Work to be completed ▸
Your output must be the line containing "right elbow: (301, 630)" followed by every later line in the entries below, all copied exactly.

:: Source material ::

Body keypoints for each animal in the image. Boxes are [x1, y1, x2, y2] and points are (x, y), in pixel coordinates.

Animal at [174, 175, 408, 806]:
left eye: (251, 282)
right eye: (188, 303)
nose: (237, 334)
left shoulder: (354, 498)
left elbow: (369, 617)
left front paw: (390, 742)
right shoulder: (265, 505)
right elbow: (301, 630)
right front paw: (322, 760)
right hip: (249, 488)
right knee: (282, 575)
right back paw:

:::

Problem solution ▸
right elbow: (301, 630)
right front paw: (322, 760)
right hip: (249, 488)
right knee: (282, 575)
right back paw:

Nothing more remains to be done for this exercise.